* **Data records**:
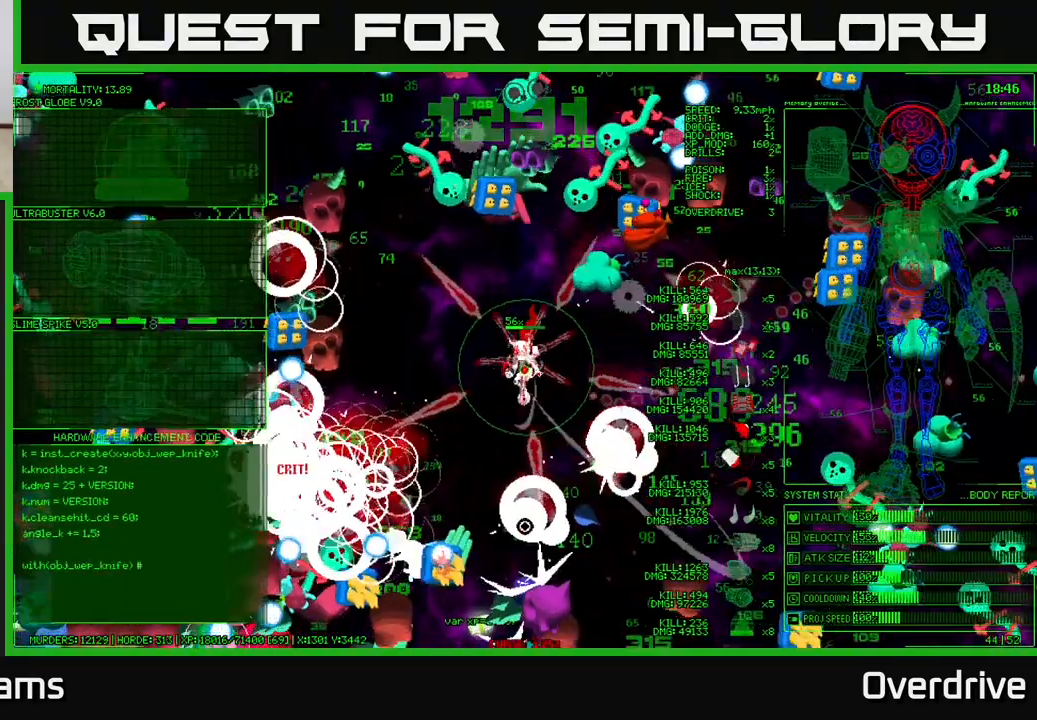
{"buttons": [], "left_stick": "down-left", "right_stick": "down", "events": [[67, "right_stick", "down-left"], [150, "left_stick", "down-left"], [183, "right_stick", "down"], [283, "left_stick", "down"], [300, "right_stick", "down-left"], [450, "left_stick", "down-left"], [450, "right_stick", "down"]]}
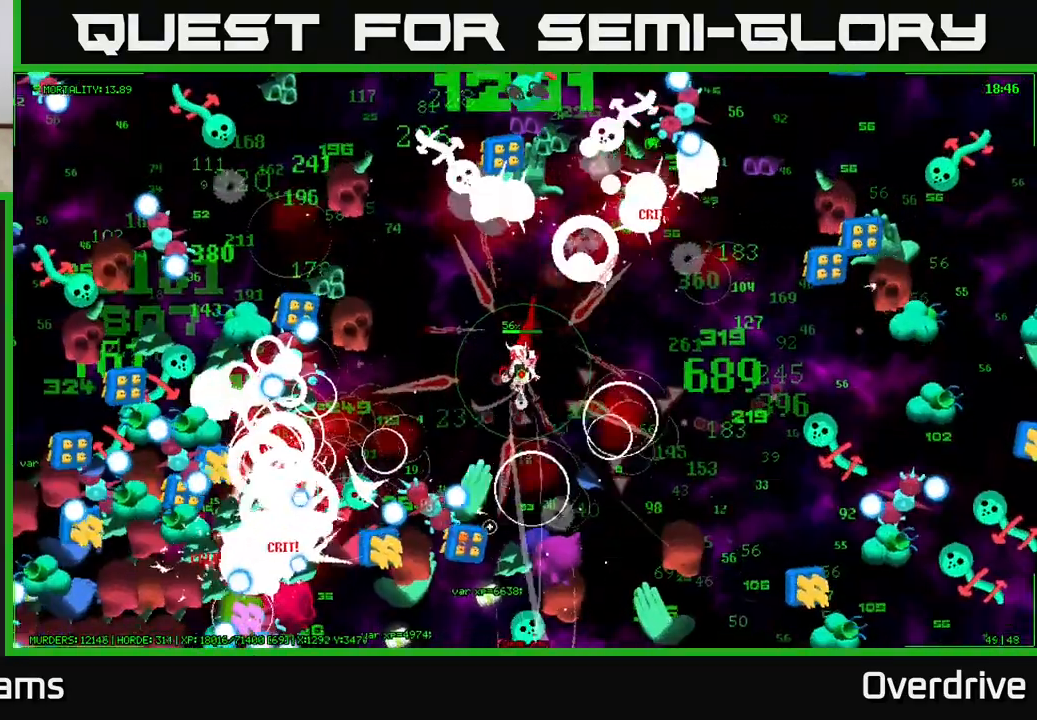
{"buttons": [], "left_stick": "center", "right_stick": "down", "events": [[83, "left_stick", "up-left"], [233, "left_stick", "up-right"], [300, "left_stick", "right"], [450, "left_stick", "center"]]}
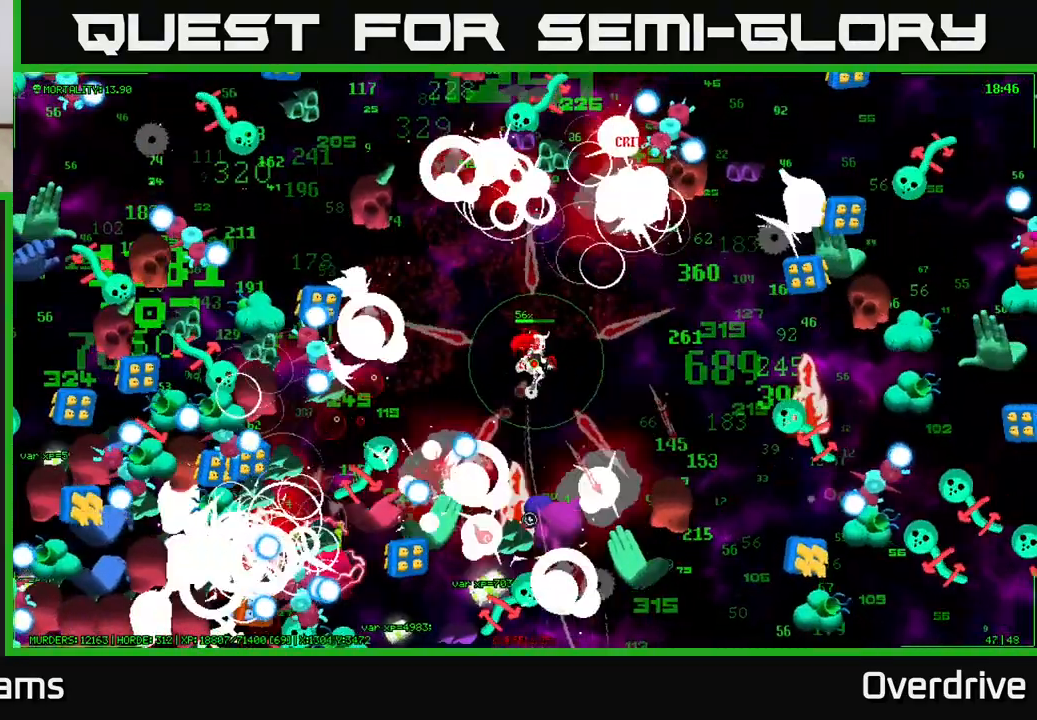
{"buttons": [], "left_stick": "down", "right_stick": "down", "events": [[17, "left_stick", "down-right"], [150, "left_stick", "up-right"], [333, "left_stick", "down-right"], [383, "left_stick", "down"]]}
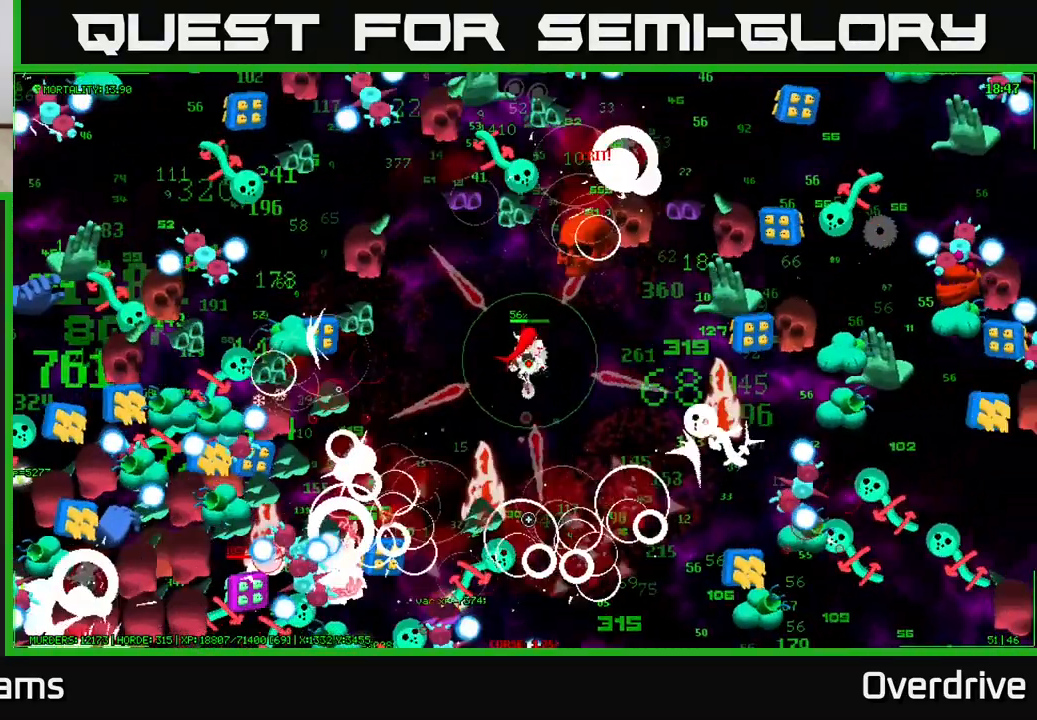
{"buttons": [], "left_stick": "down-right", "right_stick": "down", "events": [[67, "left_stick", "left"], [250, "left_stick", "down-right"]]}
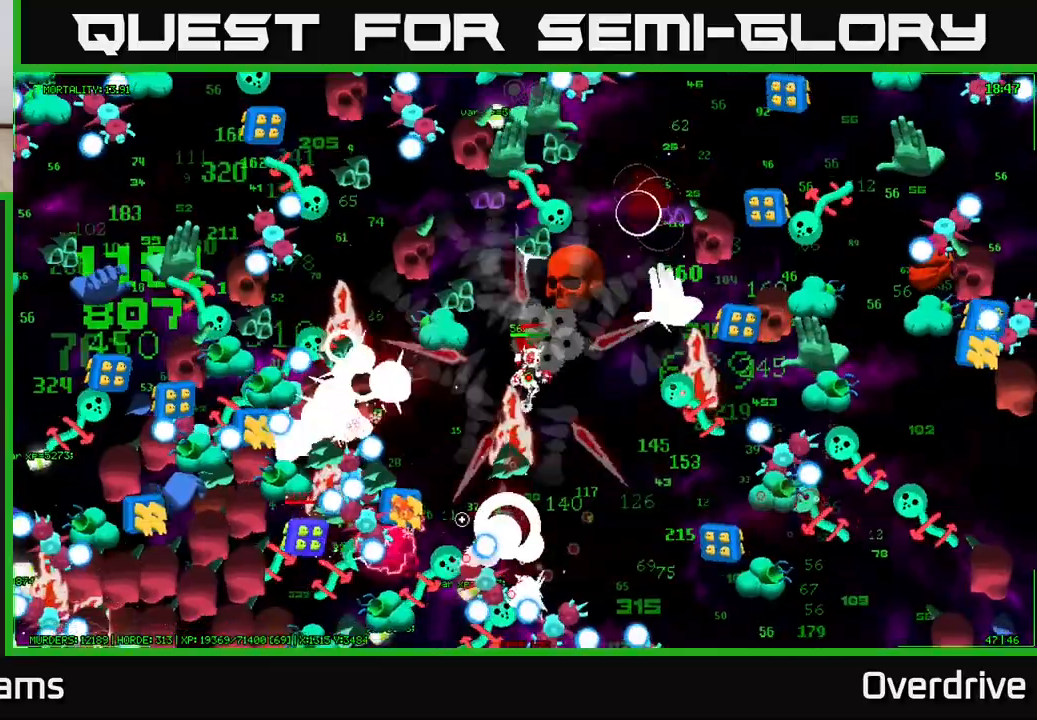
{"buttons": [], "left_stick": "down", "right_stick": "down", "events": [[467, "left_stick", "down"]]}
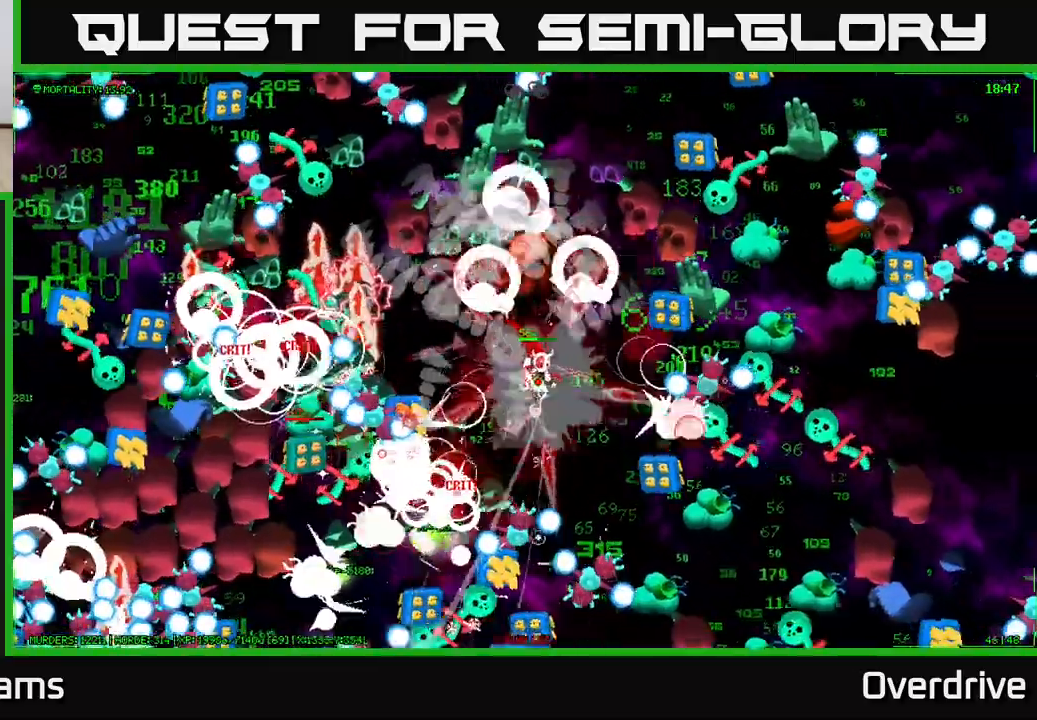
{"buttons": [], "left_stick": "up-left", "right_stick": "down", "events": [[50, "left_stick", "down-left"], [117, "left_stick", "center"], [200, "left_stick", "down-right"], [283, "left_stick", "down-left"], [350, "left_stick", "up-left"]]}
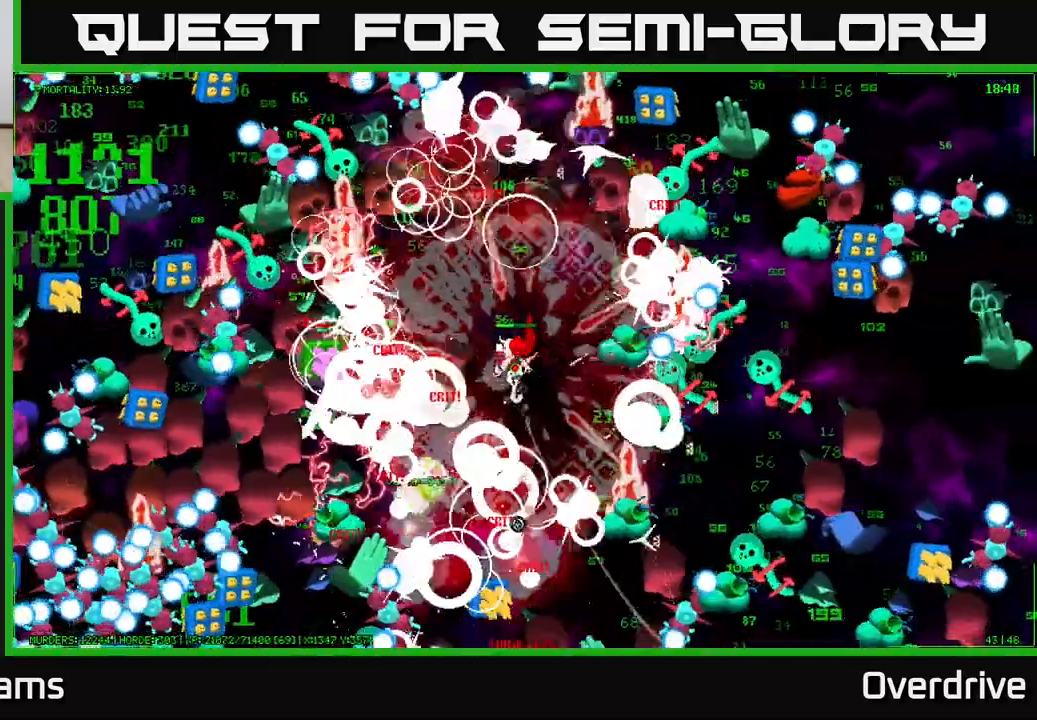
{"buttons": [], "left_stick": "down-right", "right_stick": "down", "events": [[17, "left_stick", "up-right"], [83, "left_stick", "down-right"], [233, "left_stick", "down-left"], [417, "left_stick", "down-right"]]}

* **Exercise details**: Give the records again exactly as they stand, so that only the pictures are missing.

* **Written response**:
{"buttons": [], "left_stick": "down-left", "right_stick": "down", "events": [[67, "right_stick", "down-left"], [150, "left_stick", "down-left"], [183, "right_stick", "down"], [283, "left_stick", "down"], [300, "right_stick", "down-left"], [450, "left_stick", "down-left"], [450, "right_stick", "down"]]}
{"buttons": [], "left_stick": "center", "right_stick": "down", "events": [[83, "left_stick", "up-left"], [233, "left_stick", "up-right"], [300, "left_stick", "right"], [450, "left_stick", "center"]]}
{"buttons": [], "left_stick": "down", "right_stick": "down", "events": [[17, "left_stick", "down-right"], [150, "left_stick", "up-right"], [333, "left_stick", "down-right"], [383, "left_stick", "down"]]}
{"buttons": [], "left_stick": "down-right", "right_stick": "down", "events": [[67, "left_stick", "left"], [250, "left_stick", "down-right"]]}
{"buttons": [], "left_stick": "down", "right_stick": "down", "events": [[467, "left_stick", "down"]]}
{"buttons": [], "left_stick": "up-left", "right_stick": "down", "events": [[50, "left_stick", "down-left"], [117, "left_stick", "center"], [200, "left_stick", "down-right"], [283, "left_stick", "down-left"], [350, "left_stick", "up-left"]]}
{"buttons": [], "left_stick": "down-right", "right_stick": "down", "events": [[17, "left_stick", "up-right"], [83, "left_stick", "down-right"], [233, "left_stick", "down-left"], [417, "left_stick", "down-right"]]}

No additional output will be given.